Por su tono me pareció que ese tiempo aún por transcurrir ya le dolía. Me sentí obligada a consolarlo y le recordé la promesa de Estelita: dijo que mientras vuelve se mantendrá en contacto por teléfono
. Don Justo se apresuró a decir: ¿usted cree que mañana?
Al notar mi expresión se corrigió: soy un tonto. Imposible que llame. La pobre andará ocupadísima, terminando de instalarse. En fin, ya veremos
. De nuevo intenté confortarlo: acuérdese de que el tiempo se pasa volando. Por cierto, ya es tardísimo y necesitamos descansar
.
Don Justo me dio las buenas noches de prisa, como si temiera que fuese a arrepentirme. Mientras me alejaba sentí que me veía en espera de algo y me detuve: Don Justo: ¿por qué está tan seguro de que Estelita no tardará más de un año en volver?
Porque me dejó encargadas muchas de sus cosas y además tiene que devolverles a las jacarandas las flores que se llevó
.
IV
Sostuve esta conversación hace nueve años. Esta mañana, cuando se lo dije a don Justo, me costó mucho trabajo convencerlo de que había pasado tanto tiempo desde que Estelita se fue y apenas un poco menos de que ella le hizo una llamada (por cierto, fue la última) para decirle que volvería en marzo, a más tardar en abril, para ver las jacarandas y regresarles las flores.

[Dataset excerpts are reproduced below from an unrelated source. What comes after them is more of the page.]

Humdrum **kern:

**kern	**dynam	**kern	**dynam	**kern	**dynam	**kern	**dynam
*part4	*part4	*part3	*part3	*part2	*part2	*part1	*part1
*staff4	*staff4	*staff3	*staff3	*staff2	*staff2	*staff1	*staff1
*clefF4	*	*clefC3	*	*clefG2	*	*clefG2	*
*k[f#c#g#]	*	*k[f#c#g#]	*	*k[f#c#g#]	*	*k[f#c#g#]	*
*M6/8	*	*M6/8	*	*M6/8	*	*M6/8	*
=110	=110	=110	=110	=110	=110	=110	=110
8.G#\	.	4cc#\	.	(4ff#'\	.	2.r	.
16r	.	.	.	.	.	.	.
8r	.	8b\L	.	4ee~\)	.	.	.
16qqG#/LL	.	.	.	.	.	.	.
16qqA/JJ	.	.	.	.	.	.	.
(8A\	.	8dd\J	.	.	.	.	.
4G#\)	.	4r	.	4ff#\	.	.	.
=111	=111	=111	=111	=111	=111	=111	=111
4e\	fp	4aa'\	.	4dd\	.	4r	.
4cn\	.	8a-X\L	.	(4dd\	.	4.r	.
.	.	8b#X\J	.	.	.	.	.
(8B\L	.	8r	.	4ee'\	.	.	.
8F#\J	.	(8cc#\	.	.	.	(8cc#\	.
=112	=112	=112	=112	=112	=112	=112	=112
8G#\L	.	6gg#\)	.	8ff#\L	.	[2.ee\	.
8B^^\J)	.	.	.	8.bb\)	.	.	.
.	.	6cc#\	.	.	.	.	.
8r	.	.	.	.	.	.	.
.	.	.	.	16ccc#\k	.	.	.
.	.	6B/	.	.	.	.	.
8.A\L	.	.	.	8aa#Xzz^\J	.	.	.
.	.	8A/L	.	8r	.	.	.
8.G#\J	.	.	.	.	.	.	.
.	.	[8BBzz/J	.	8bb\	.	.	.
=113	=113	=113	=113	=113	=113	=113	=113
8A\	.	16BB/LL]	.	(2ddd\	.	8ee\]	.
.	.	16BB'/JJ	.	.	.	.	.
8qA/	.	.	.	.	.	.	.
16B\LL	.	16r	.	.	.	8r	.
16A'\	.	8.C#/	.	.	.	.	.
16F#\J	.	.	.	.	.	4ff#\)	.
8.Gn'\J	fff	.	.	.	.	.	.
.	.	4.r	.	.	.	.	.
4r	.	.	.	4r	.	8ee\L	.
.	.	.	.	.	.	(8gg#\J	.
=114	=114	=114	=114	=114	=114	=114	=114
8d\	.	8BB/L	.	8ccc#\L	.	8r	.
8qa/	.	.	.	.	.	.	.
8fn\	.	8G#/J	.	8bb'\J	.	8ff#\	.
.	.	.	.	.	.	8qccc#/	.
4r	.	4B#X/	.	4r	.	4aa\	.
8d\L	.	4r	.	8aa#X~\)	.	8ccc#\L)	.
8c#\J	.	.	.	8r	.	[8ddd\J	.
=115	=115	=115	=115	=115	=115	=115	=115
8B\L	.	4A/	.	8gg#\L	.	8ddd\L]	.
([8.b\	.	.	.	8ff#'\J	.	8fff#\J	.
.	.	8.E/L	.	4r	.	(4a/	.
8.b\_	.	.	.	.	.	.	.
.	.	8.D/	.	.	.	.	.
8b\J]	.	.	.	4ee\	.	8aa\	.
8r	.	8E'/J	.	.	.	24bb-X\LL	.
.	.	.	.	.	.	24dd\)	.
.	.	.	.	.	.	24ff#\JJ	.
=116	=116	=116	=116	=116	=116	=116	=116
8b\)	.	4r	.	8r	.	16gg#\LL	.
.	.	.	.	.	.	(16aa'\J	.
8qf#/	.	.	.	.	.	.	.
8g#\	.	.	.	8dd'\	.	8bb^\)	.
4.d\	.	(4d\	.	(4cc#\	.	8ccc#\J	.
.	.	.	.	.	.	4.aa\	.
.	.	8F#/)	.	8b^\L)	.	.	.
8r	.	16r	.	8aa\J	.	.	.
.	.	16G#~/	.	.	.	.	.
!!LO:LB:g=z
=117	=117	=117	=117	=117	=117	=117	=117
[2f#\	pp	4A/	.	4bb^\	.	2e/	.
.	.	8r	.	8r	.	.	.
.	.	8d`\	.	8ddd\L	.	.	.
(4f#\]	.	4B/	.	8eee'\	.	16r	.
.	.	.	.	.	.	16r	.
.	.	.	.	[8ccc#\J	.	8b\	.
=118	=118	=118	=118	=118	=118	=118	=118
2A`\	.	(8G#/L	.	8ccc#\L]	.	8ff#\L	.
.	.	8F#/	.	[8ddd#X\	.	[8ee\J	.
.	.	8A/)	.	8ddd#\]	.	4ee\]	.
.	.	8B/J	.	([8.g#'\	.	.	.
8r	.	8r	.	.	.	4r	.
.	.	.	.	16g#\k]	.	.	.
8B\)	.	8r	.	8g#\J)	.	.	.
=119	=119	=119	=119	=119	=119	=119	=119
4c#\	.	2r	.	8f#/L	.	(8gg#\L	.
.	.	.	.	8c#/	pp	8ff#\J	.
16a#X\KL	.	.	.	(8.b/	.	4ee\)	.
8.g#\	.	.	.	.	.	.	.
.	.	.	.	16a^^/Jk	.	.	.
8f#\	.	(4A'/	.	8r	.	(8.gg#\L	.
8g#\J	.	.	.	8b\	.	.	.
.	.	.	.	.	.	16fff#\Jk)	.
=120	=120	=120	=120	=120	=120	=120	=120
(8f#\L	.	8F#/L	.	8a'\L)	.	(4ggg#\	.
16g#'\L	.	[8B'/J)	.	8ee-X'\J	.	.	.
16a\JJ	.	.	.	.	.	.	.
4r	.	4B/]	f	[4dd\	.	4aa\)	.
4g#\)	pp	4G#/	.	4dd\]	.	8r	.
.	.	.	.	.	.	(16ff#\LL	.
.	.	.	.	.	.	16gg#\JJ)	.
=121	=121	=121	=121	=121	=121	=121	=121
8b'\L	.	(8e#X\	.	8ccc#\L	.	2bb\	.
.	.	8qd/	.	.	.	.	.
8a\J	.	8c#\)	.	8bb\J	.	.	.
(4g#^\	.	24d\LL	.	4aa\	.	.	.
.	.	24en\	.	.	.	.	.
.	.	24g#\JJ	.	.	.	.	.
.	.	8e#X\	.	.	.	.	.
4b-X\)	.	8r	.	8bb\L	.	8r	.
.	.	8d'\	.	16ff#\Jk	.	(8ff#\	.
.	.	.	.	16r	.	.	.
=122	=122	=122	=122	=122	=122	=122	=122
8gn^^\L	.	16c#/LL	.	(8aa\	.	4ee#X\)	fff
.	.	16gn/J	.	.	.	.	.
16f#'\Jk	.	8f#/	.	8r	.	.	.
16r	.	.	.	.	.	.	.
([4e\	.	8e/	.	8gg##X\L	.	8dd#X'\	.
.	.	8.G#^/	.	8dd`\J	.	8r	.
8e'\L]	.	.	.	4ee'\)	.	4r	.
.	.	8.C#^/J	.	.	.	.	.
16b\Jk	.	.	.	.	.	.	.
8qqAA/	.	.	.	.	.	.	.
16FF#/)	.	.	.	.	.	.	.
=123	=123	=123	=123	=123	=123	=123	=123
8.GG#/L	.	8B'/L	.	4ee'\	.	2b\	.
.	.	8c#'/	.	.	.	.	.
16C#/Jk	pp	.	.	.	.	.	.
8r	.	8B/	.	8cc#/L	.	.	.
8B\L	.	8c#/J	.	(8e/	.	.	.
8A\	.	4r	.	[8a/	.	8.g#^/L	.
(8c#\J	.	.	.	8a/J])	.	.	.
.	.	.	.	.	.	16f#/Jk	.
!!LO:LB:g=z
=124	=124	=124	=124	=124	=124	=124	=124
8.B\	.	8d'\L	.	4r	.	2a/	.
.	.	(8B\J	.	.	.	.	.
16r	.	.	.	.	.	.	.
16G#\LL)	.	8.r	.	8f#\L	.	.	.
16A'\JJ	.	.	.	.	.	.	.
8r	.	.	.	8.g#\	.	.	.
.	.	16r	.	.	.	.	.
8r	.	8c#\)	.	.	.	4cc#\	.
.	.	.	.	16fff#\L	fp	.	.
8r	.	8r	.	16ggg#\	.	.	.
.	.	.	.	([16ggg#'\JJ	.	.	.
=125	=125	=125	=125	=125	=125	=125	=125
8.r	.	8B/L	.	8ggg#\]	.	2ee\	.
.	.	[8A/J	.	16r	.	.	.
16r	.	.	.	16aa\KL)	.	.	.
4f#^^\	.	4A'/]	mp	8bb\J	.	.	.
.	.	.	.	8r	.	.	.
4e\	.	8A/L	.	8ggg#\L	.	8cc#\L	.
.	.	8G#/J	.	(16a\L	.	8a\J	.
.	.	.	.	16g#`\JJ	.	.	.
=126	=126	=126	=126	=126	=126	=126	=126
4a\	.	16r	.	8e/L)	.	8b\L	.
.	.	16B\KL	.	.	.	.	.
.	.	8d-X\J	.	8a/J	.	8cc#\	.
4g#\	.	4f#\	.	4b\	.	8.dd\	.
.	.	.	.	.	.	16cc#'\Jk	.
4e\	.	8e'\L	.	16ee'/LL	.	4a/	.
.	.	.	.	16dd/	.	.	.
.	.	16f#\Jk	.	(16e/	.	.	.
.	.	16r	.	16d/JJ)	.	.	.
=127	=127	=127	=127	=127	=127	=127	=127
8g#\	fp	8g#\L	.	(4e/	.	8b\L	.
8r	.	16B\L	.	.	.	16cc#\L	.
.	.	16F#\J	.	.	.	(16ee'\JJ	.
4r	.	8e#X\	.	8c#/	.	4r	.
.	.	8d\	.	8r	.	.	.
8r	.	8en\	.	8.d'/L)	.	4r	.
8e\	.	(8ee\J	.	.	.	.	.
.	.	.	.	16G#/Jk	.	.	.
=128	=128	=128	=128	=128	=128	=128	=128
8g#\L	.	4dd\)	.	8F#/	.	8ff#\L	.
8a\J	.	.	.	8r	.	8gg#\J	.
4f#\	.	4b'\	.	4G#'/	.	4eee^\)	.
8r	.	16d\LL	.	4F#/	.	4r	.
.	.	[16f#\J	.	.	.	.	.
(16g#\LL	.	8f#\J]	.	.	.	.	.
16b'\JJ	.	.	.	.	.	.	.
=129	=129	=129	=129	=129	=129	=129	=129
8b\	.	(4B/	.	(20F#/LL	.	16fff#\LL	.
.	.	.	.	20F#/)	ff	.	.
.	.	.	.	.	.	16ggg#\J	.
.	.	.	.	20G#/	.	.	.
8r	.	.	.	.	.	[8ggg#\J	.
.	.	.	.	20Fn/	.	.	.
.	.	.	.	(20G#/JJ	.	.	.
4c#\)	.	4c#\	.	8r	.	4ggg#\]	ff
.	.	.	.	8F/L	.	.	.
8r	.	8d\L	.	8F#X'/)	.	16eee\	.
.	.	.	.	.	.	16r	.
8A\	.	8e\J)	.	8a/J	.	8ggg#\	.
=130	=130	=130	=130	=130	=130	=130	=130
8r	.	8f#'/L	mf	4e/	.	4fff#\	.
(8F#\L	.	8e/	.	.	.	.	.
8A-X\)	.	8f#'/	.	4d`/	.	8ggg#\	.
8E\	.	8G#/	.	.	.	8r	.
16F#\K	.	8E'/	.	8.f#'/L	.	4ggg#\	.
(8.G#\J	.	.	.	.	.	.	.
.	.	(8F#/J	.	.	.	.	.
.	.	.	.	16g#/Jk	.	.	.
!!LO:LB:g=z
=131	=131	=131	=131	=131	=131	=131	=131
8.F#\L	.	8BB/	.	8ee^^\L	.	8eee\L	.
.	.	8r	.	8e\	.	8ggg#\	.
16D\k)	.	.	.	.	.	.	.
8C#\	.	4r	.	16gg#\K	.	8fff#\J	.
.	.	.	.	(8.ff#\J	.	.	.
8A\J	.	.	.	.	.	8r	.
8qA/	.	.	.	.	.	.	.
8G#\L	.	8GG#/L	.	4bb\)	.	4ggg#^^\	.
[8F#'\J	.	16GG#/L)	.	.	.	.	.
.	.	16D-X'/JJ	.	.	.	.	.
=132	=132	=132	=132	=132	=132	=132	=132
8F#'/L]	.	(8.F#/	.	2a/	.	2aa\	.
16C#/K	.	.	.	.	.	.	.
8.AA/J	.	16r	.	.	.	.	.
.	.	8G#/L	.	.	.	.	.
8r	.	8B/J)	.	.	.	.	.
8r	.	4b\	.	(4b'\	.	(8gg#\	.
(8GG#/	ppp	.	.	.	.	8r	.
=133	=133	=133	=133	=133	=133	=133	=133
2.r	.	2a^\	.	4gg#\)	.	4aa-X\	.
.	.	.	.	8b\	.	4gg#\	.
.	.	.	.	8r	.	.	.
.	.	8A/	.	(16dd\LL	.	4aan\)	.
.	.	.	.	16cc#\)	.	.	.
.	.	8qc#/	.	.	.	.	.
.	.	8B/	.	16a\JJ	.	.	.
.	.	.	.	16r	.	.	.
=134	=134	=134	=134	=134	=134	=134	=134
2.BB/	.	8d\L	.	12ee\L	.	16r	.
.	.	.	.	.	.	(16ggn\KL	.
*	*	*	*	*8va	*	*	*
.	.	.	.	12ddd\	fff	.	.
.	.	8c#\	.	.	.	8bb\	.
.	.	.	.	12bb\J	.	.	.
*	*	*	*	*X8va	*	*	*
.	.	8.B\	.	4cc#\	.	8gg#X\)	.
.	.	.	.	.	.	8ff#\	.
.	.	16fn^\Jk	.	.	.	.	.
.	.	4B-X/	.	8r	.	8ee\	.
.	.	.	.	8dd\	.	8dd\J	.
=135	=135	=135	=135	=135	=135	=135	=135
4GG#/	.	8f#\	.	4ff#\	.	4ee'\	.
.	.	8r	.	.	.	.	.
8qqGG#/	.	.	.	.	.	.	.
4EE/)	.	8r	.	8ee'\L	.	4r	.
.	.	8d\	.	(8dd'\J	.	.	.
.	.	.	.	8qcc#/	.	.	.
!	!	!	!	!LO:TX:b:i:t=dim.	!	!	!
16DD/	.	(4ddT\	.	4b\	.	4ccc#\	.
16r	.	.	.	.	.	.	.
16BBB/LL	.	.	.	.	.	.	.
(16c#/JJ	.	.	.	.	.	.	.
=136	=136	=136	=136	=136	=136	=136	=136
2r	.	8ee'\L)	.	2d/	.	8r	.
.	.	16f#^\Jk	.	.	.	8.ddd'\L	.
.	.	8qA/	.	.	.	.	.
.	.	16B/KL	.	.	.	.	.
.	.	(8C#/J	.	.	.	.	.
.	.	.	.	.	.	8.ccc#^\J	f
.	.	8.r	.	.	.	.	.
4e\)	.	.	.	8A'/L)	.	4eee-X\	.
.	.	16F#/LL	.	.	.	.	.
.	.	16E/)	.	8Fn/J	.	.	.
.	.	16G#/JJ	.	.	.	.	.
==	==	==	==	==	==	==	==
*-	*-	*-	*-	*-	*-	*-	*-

Estelita no volverá. Todos sabemos que murió, excepto don Justo. No me atrevo a decírselo. Prefiero que conserve la esperanza. No le queda otra cosa, ni siquiera la noción del tiempo.
Hoy tuve que repetirle que estamos en 2012 y no en 2003. Comprendo su desconcierto. Lo atribuyo un poco a su enfermedad, pero más a que en un asilo el tiempo transcurre y se mide distinto que en otras partes. Aquí cada quien tiene su calendario y sus manecillas. Las de don Justo son las jacarandas. Para él entre una y otra floración transcurre un solo día. No comprende que cada flor que resbala por sus hombros es un minuto de su vida que se va.